MATERIAL TO PROCESS section start

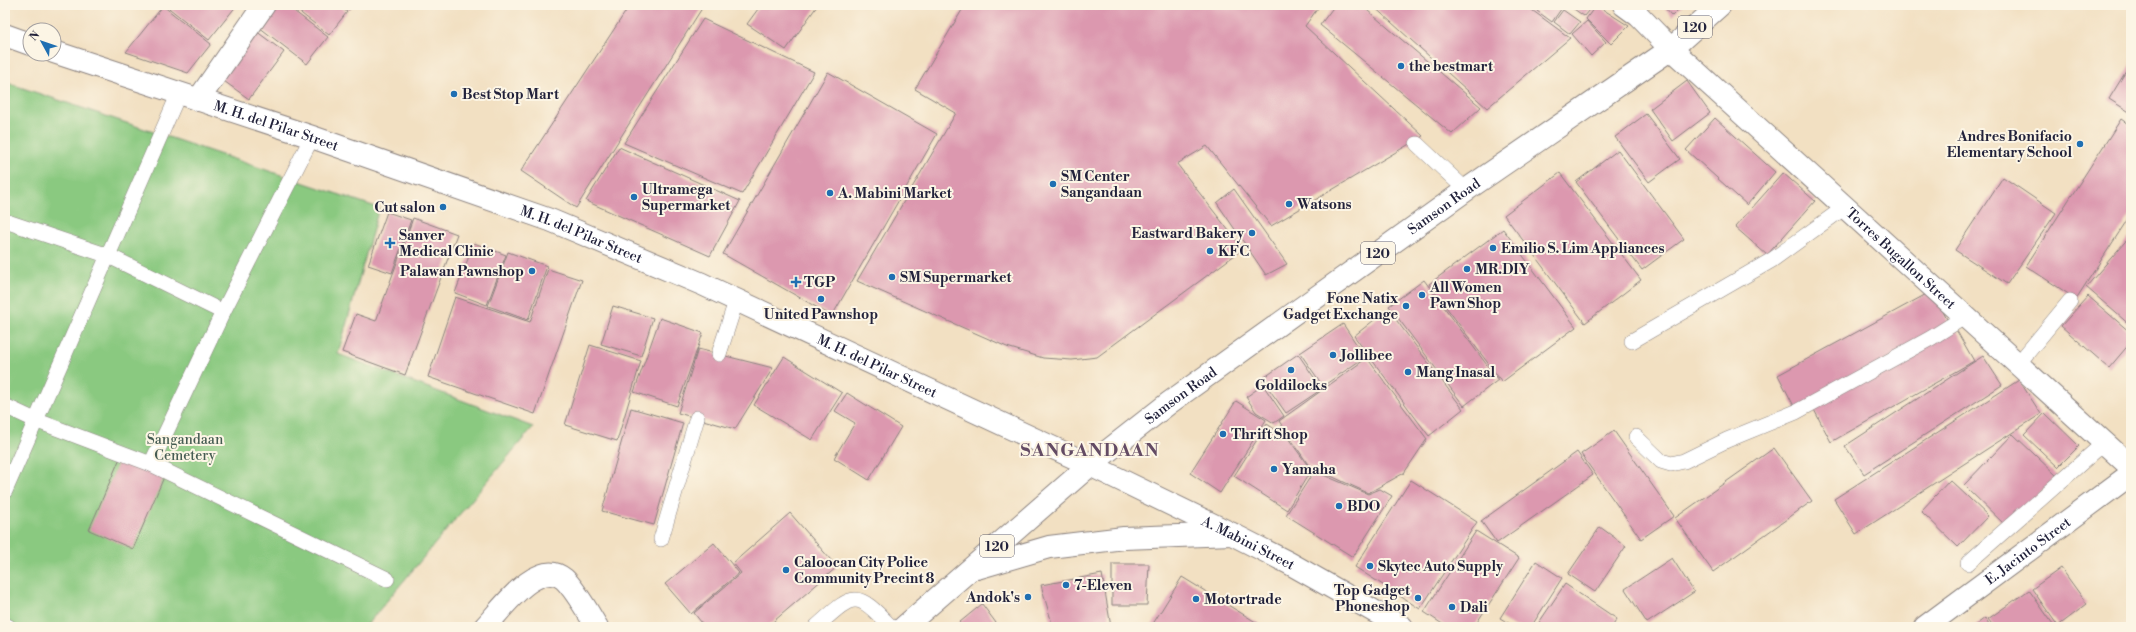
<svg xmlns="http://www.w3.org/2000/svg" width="2136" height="632" font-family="'Libre Bodoni',serif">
<rect width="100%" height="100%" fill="#fcf5e5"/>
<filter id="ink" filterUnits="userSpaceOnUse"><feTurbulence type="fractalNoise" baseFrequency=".025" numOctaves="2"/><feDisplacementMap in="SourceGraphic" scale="8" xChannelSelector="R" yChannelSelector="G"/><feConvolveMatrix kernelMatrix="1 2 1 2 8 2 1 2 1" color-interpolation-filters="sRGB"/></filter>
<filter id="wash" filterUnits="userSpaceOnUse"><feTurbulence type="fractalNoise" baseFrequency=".012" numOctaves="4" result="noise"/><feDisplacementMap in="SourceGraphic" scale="16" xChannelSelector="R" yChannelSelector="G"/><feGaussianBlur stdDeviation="0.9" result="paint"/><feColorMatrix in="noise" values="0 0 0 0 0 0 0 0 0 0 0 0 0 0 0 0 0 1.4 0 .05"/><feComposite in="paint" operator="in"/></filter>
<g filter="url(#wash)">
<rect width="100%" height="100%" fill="#f2e0c2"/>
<polygon fill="#8ac980" stroke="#56765e" points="5,82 379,208 338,354 533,427 365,627 5,627"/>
<g id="blocks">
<g fill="#dc98af">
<polygon points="165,5 237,5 209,40"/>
<polygon points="276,5 286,5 328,37 307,64 259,27"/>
<polygon points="294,5 338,5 347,12 329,35 293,7"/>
<polygon points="342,5 353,5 349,10"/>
<polygon points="630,5 704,5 576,208 521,171"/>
<polygon points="761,5 816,5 817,6 786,50 747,24"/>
<polygon points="965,5 1320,5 1305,26 1423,136 1271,226 1207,146 1177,164 1243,249 1097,357 1072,360 1043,358 1007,347 857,281 956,113 915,89"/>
<polygon points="1335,5 1361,5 1481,107 1452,134 1320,25"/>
<polygon points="1372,5 1525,5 1570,38 1487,108"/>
<polygon points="1542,5 1564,5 1552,22 1537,11"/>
<polygon points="1568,5 1593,5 1584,16"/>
<polygon points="1596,5 1629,26 1611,44 1586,19"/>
<polygon points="1662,5 1683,5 1672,16"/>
<polygon points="163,6 211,44 188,73 126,52"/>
<polygon points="1563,10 1580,22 1570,34 1554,22"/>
<polygon points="703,19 814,72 742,194 624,143"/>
<polygon points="1587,21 1606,42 1591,56 1572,34"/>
<polygon points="256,31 284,52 249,99 221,79"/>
<polygon points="2131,63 2131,113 2109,99"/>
<polygon points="828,72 937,134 832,316 723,254"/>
<polygon points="1687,81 1710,113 1673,141 1650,109"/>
<polygon points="1646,114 1680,159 1649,182 1615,137"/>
<polygon points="1715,118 1775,172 1747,205 1686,150"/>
<polygon points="2121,119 2131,126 2131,214 2076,299 2026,266"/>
<polygon points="619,147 740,201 710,256 586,201"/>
<polygon points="1618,150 1684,239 1642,270 1576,182"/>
<polygon points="1560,173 1641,280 1585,323 1504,215"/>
<polygon points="1783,173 1815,201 1767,255 1735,227"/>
<polygon points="2003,177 2056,213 2007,284 1955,250"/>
<polygon points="1234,189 1287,264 1266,275 1217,203"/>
<polygon points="387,212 411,220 392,273 368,265"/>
<polygon points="413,218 457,234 405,375 342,352 356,314 376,321"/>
<polygon points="1503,229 1576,327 1502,382 1429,284"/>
<polygon points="2131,235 2131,326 2086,287"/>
<polygon points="474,243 506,255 487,305 455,293"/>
<polygon points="508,252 547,266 528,320 488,306"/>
<polygon points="548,269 582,280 535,414 428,377 455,297 530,322"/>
<polygon points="1424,280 1498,380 1464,406 1389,306"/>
<polygon points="1932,291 1950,325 1796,410 1778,375"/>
<polygon points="2088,296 2131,333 2131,342 2109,368 2061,326"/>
<polygon points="613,306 653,318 641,356 601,344"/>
<polygon points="1388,309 1463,409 1429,436 1354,336"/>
<polygon points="660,318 703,333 677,406 634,392"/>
<polygon points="1343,324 1365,357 1323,386 1300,353"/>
<polygon points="1954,326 1974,361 1831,442 1811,404"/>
<polygon points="590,345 641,361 617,441 565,425"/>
<polygon points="698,349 773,368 735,429 678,413"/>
<polygon points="1298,354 1322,389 1286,413 1262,379"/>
<polygon points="1983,356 2002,385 1864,474 1845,446"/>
<polygon points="784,357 842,393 812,440 754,405"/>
<polygon points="1367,358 1427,439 1404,473 1368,493 1309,466 1279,421"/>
<polygon points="2019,380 2041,414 1856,534 1834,499"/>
<polygon points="1263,385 1284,416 1274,423 1256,412 1246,397"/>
<polygon points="847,393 901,427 869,480 834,458 855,423 835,411"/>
<polygon points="1236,401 1266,420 1220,493 1190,473"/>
<polygon points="631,408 683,423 654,525 602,511"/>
<polygon points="2045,413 2079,446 2058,467 2024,435"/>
<polygon points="1267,424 1288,438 1311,470 1287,510 1234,476"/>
<polygon points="1614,431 1674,516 1641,539 1581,454"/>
<polygon points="2013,434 2057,476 2008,528 1964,485"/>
<polygon points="1774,448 1812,501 1713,572 1675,518"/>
<polygon points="1577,452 1593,475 1497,543 1481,521"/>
<polygon points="120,458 164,477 133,549 89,530"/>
<polygon points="1314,471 1368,494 1380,489 1392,496 1353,557 1286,515"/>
<polygon points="1411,480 1477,522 1420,609 1355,567"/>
<polygon points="1950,480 1988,516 1958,547 1921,511"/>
<polygon points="790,513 837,567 767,627 705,627 694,613 741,573 733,563"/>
<polygon points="1600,527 1626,546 1595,592 1568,574"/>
<polygon points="1476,531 1519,558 1474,627 1447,627 1424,612"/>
<polygon points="714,543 739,573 691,614 665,584"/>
<polygon points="1672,558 1694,592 1647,623 1625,589"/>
<polygon points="1536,561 1562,578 1531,627 1515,627 1500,618"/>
<polygon points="1112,564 1149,564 1147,605 1112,605"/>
<polygon points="2061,568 2087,604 2058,626 2032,589"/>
<polygon points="1102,574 1111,627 1053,627 1041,585"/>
<polygon points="1182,577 1264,627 1151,627"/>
<polygon points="1565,584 1617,619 1612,627 1536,627"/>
<polygon points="2029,590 2055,627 1994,627 1988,619"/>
<polygon points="982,604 999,627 954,627"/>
<polygon points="1985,618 1991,627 1973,627"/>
</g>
</g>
</g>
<g filter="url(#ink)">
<use href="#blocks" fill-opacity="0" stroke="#8a817e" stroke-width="1"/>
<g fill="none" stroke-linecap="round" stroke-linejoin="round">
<g stroke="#8a817e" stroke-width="16">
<g id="service">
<polyline points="1417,144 1466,190"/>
<polyline points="5,221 109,256 223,312"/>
<polyline points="1632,341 1772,260 1845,207"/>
<polyline points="719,354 736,301"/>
<polyline points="2018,364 2070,301"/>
<polyline points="5,406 35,420 151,464 387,579"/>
<polyline points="1636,437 1661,461 1671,464 1684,461 1727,440 1796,412 1931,338 1966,316"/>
<polyline points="151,464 223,312 312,137"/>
<polyline points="5,491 179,93"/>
<polyline points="661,539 697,418"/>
<polyline points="1968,563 2104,443"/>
<polyline points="5,625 9,627"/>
<path d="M816,627c38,-34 39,-38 75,0"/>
</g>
</g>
<g stroke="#8a817e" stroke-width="24">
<g id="minor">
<polyline points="1624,5 1639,16 1671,49"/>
<polyline points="198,100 264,5"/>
<path d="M485,627c16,-17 53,-70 79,-48 11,10 25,35 33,48"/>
<path id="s1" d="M1925,627l206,-153"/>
</g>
</g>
<g stroke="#8a817e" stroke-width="24">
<g id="tertiary">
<path id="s2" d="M1671,49l460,418"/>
</g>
</g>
<g stroke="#8a817e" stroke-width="24">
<g id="secondary">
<polyline points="5,35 30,44"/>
<path id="s3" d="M54,52l258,85 238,83 152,64 388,181 142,69 57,29 113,64"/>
</g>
</g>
<g stroke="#8a817e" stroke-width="24">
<g id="trunk">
<polyline points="977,568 1049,547 1124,538 1232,534"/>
<path id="s4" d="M904,627l186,-162 79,-62 297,-213 205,-141 49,-44"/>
</g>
</g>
<use href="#service" stroke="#fff" stroke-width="15"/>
<use href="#minor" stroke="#fff" stroke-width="22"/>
<use href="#tertiary" stroke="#fff" stroke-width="22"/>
<use href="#secondary" stroke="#fff" stroke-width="22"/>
<use href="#trunk" stroke="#fff" stroke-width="22"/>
</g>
</g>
<g fill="#1f6fb2" stroke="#fcf5e5" stroke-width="1.5">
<circle cx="1401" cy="66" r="4"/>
<circle cx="454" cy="94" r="4"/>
<circle cx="2080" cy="144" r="4"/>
<circle cx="1053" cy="184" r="4"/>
<circle cx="830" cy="193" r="4"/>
<circle cx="634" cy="197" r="4"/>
<circle cx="1289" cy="204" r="4"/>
<circle cx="443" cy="207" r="4"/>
<circle cx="1252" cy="233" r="4"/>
<path d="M388 237h4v4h4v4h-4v4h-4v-4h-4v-4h4z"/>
<circle cx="1493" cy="248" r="4"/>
<circle cx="1210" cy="251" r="4"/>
<circle cx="1467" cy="269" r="4"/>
<circle cx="532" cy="271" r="4"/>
<circle cx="892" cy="277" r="4"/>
<path d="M794 276h4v4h4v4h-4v4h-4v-4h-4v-4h4z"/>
<circle cx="1422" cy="295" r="4"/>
<circle cx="821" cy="299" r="4"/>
<circle cx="1406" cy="306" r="4"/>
<circle cx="1333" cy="355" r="4"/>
<circle cx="1291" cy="370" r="4"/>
<circle cx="1408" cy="372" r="4"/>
<circle cx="1223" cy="434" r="4"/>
<circle cx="1274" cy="469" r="4"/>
<circle cx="1339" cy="506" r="4"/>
<circle cx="1370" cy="566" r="4"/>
<circle cx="786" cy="570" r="4"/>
<circle cx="1066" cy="585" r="4"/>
<circle cx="1028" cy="597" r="4"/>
<circle cx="1418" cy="598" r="4"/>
<circle cx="1196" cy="599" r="4"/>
<circle cx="1452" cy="607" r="4"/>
</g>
<g text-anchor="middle" stroke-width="4" stroke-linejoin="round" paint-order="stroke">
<g fill="#fcf5e5" stroke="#63616e" stroke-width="1">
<rect x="1678" y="16" width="34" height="22" rx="3"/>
<rect x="1361" y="242" width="34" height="22" rx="3"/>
<rect x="980" y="535" width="34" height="22" rx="3"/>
</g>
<g font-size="13" font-weight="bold" fill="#22223b">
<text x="1695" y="32">120</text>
<text x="1378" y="258">120</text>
<text x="997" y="551">120</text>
</g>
<g font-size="14" font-weight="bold" fill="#22223b" stroke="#fcf5e5" text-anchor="start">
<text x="1409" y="71">the bestmart</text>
<text x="462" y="99">Best Stop Mart</text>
<text x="2072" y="141" text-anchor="end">Andres Bonifacio<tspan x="2072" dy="16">Elementary School</tspan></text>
<text x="1061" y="181">SM Center<tspan x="1061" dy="16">Sangandaan</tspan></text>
<text x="642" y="194">Ultramega<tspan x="642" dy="16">Supermarket</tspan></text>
<text x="838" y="198">A. Mabini Market</text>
<text x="1297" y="209">Watsons</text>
<text x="435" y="212" text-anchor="end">Cut salon</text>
<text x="1244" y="238" text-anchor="end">Eastward Bakery</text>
<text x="399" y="240">Sanver<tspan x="399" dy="16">Medical Clinic</tspan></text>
<text x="1501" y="253">Emilio S. Lim Appliances</text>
<text x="1218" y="256">KFC</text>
<text x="1475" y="274">MR.DIY</text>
<text x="524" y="276" text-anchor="end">Palawan Pawnshop</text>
<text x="900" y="282">SM Supermarket</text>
<text x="804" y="287">TGP</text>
<text x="1430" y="292">All Women<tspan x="1430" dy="16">Pawn Shop</tspan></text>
<text x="1398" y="303" text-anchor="end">Fone Natix<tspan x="1398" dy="16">Gadget Exchange</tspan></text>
<text x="821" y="319" text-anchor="middle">United Pawnshop</text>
<text x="1341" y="360">Jollibee</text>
<text x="1416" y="377">Mang Inasal</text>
<text x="1291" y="390" text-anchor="middle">Goldilocks</text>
<text x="1231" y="439">Thrift Shop</text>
<text x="1282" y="474">Yamaha</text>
<text x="1347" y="511">BDO</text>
<text x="794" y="567">Caloocan City Police<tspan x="794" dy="16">Community Precint 8</tspan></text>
<text x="1378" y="571">Skytec Auto Supply</text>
<text x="1074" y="590">7-Eleven</text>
<text x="1410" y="595" text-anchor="end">Top Gadget<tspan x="1410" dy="16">Phoneshop</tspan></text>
<text x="1020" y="602" text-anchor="end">Andok's</text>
<text x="1204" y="604">Motortrade</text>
<text x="1460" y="612">Dali</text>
</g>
<g font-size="14" fill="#22223b" stroke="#fcf5e5">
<text dy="5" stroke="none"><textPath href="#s3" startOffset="234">M. H. del Pilar Street</textPath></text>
<text dy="5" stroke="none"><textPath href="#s4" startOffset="685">Samson Road</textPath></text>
<text dy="5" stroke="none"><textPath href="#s3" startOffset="558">M. H. del Pilar Street</textPath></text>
<text dy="5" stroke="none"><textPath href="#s2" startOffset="311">Torres Bugallon Street</textPath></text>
<text dy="5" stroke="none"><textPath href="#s3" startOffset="882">M. H. del Pilar Street</textPath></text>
<text dy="5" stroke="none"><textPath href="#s4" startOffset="361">Samson Road</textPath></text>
<text dy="5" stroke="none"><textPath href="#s3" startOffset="1293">A. Mabini Street</textPath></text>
<text dy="5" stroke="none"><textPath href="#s1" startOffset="128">E. Jacinto Street</textPath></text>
</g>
<g font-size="14" fill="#465c53" stroke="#fcf5e5">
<text x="185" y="444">Sangandaan<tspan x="185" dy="16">Cemetery</tspan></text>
</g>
<g font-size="18" font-weight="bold" letter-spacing="1" fill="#634b64" stroke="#fcf5e5">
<text x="1090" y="456">SANGANDAAN</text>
</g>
</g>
<rect width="2136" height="632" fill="none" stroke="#fcf5e5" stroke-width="20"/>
<g transform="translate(42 42) rotate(310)"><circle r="19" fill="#fcf5e5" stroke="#a5a1a1"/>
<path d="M0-3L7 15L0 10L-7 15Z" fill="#1f6fb2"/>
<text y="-6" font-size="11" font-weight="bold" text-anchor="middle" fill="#22223b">N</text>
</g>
</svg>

MATERIAL TO PROCESS section end

▶ [THE PROBLEM]: From the entries above, select each line containing the string "wash".

▶ [TASK ANSWER]:
<filter id="wash" filterUnits="userSpaceOnUse"><feTurbulence type="fractalNoise" baseFrequency=".012" numOctaves="4" result="noise"/><feDisplacementMap in="SourceGraphic" scale="16" xChannelSelector="R" yChannelSelector="G"/><feGaussianBlur stdDeviation="0.9" result="paint"/><feColorMatrix in="noise" values="0 0 0 0 0 0 0 0 0 0 0 0 0 0 0 0 0 1.4 0 .05"/><feComposite in="paint" operator="in"/></filter>
<g filter="url(#wash)">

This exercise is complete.